Sabtu (27/11/21), sebuah kerusuhan terjadi di Serbia antara polisi dengan pengunjuk rasa anti-pemerintah yang menghadang jalan dan jembatan di Balkan. Demonstrasi ini terkait dengan kebijakan baru Serbia yang berpotensi merusak lingkungan.
Dilansir dari The Washington Post, ratusan warga secara serentak mendatangi ibukota Belgrade, sebelah utara Kota Novi dan beberapa lokasi lain untuk melakukan blokade jalan dan jembatan. Mereka menyebutnya sebagai “blokade peringatan.” Para demonstran berjanji akan melakukan aksi protes lebih lanjut bila kebijakan tersebut tak dibatalkan.
Petugas kepolisian mencegah sekumpulan pengunjuk rasa mencapai jembatan yang berujung pada kerusuhan ketika helikopter terbang di atas mereka. Para demonstran kemudian berbaris memutar dan berhasil melumpuhkan lalu lintas di jembatan Belgrade dan beberapa jalan utama. Beberapa orang ditangkap atas kejadian ini karena perbuatan ilegal memblokade jembatan.
Kebijakan yang diprotes hingga berujung kerusuhan ini adalah Undang-Undang Referendum dan Undang-Undang Pengambilalihan Lahan (Referendum Law & Expropriation Law) yang bertujuan menarik investasi asing. Kedua kebijakan ini akan mengizinkan negara mengambil alih lahan milik pribadi untuk kepentingan umum. Kebijakan ini tentu saja mengundang banyak kontra dari masyarakat, karena undang-undang tersebut justru akan memuluskan proyek pertambangan oleh perusahaan asing tak ramah lingkungan. Argumen inilah yang dibawa oleh para pengunjuk rasa sebagai aksi protesnya.

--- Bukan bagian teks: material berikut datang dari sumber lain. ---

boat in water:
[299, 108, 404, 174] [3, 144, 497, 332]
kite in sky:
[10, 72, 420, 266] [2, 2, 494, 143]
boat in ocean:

Salah satu perusahaan yang sudah disebut-sebut adalah Rio Tinto, di mana telah berupaya memulai proyek tambang litium di Serbia Barat. Dalam sebuah akun media digital di Instagram, @kritiki menyatakan bahwa sejak akhir 2020, tekanan telah diberikan pada perusahaan tersebut untuk menghentikan proyek yang berdampak buruk pada lingkungan, di samping mendorong pemerintah Serbia meregulasi standar lingkungan yang ketat.
Riwayat buruk perusahaan Rio Tinto menjadi alasan yang kuat untuk para aktivis percayai bahwa perusahaan ini tak ramah lingkungan. Mongabay, dalam salah satu artikelnya menyebutkan bahwa di Madagaskar, sumber air yang berdekatan dengan site Rio Tinto memiliki tingkat kandungan uranium 52 dan 40 kali melebihi standar keamanan WHO.
Baru-baru ini, isu lingkungan menjadi perhatian publik ketika aktivis lokal menuduh pemerintah populis tengah mengizinkan perusakan lingkungan demi keuntungan semata. Para ahli sudah memperingatkan bahwa tambang lithium yang direncanakan tersebut akan merusak lahan pertanian dan mencemari air.
Otoritas Serbia sendiri membantah tuduhan ini dan mengatakan bahwa undang-undang ini diperlukan untuk proyek infrastruktur. Aleksandar Vucic, presiden otokratik Serbia mengatakan, referendum akan diselenggarakan di tambang Rio Tinto.
Masalah lama Serbia tentang lingkungan dikhawatirkan akan semakin parah dengan adanya kebijakan ini. Polusi udara, air, dan manajemen limbah yang buruk adalah beberapa di antaranya. Serbia sendiri merupakan kandidat negara anggota Uni Eropa, tetapi kontribusinya terhadap kelestarian lingkungan di negaranya sangatlah kecil.
Protes ini bertepatan dengan konvensi partai populis Vucic, Partai Progresif Serbia di mana para pendukungnya diangkut ke ibukota dan berkumpul sebagai bentuk dukungan atas kebijakannya.
Meskipun ia memang secara resmi mencari keanggotaan Uni Eropa, Vucic menolak untuk menyelaraskan kebijakan luar negerinya dengan blok 27-negara. Akan tetapi, Vucic justru memperkuat hubungan Balkan dengan Rusia dan Cina.